— E então?
Lázaro Serra colocou um pouco de comida no prato de Dália Campos.
Os outros baixaram os olhos, fingindo não perceber nada.
Apenas Ariane exibia um sorriso cúmplice.
Questionada, Dália comeu o camarão grande que Lázaro havia descascado para ela antes de assentir:
— Muito bom.
— O mais raro é que preserva o sabor original de muitos pratos. Esse camarão, por exemplo, está muito fresco e doce.
Mesmo sem molho, era uma iguaria rara.
— Contanto que você goste, está tudo bem.
Dália comeu com gosto, e Hugo Vilela, que havia intermediado o encontro, pareceu perceber que a identidade daquela garota era ainda mais especial.
Ela era a pessoa que Lázaro tratava como a joia mais preciosa.
Quando é que alguém já tinha visto Lázaro ser tão atencioso e cuidadoso com uma garota?
A maioria das mulheres que tentava se aproximar dele já se dava por satisfeita se não fosse enxotada com palavras frias.
Ariane era uma pessoa sociável e já sabia que aqueles rapazes haviam procurado Lázaro em busca de investimentos.
Ela não se intrometeu, apenas disse que, se houvesse algum bom projeto, a incluíssem também.
Mas desde quando Ariane precisava de dinheiro?
Lázaro conversou com eles sobre investimentos sem muito entusiasmo, parecendo entediado.
Até o fim da refeição, ele não deu nenhuma resposta definitiva.
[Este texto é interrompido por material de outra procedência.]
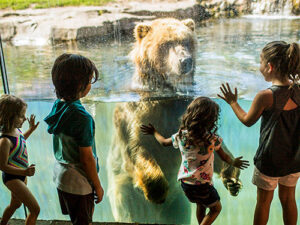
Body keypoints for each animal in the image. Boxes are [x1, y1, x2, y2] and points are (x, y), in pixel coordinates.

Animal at [106, 18, 243, 223]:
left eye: (186, 41)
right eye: (166, 44)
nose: (185, 61)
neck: (166, 96)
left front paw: (232, 178)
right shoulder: (137, 115)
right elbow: (138, 147)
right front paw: (157, 192)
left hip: (178, 204)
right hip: (125, 195)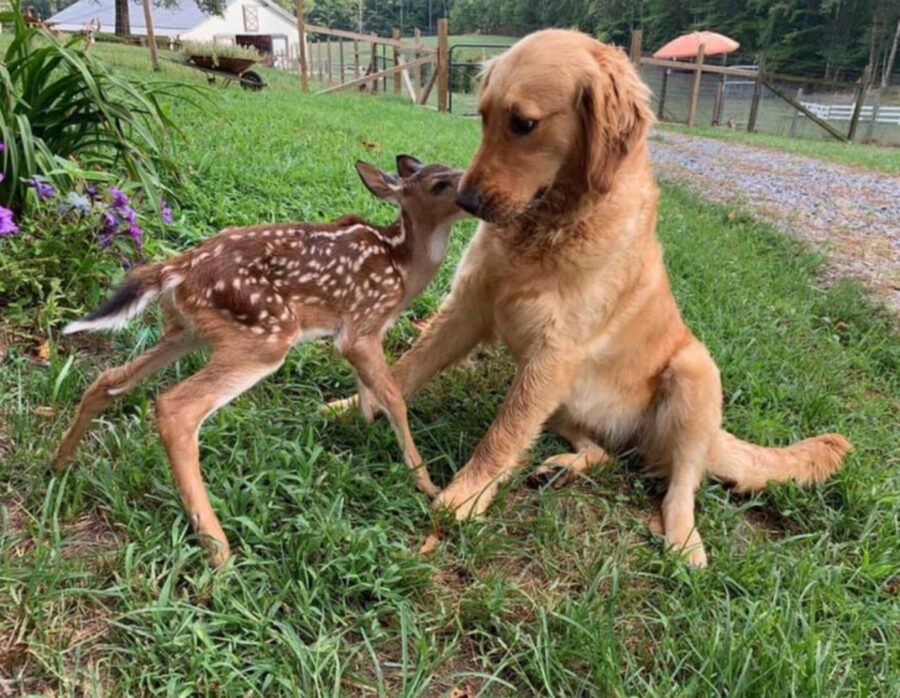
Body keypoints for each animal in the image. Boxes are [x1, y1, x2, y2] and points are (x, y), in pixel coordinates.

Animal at [332, 28, 852, 564]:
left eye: (524, 124)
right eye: (482, 116)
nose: (467, 202)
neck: (548, 225)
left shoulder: (554, 352)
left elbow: (502, 434)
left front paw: (464, 497)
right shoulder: (470, 309)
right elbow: (405, 371)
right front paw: (351, 406)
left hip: (693, 372)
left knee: (682, 483)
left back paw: (684, 543)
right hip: (562, 399)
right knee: (603, 451)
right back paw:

No entanto, ao ver que Dália estava satisfeita com a comida, ele lançou algumas palavras para Hugo antes de sair:
— Elabore o plano de negócios e me procure na empresa em outro dia.
Hugo sentiu uma onda de alegria, pois havia esperança!
Ele sabia muito bem que Lázaro estava impaciente com aquele jantar, mas o humor dele melhorou assim que viu a garota.
Além disso, o fato de a garota ter gostado do prato Império das Iguarias foi o que fez Lázaro ceder.
Assim que Lázaro saiu, todos perguntaram a Hugo se havia chance.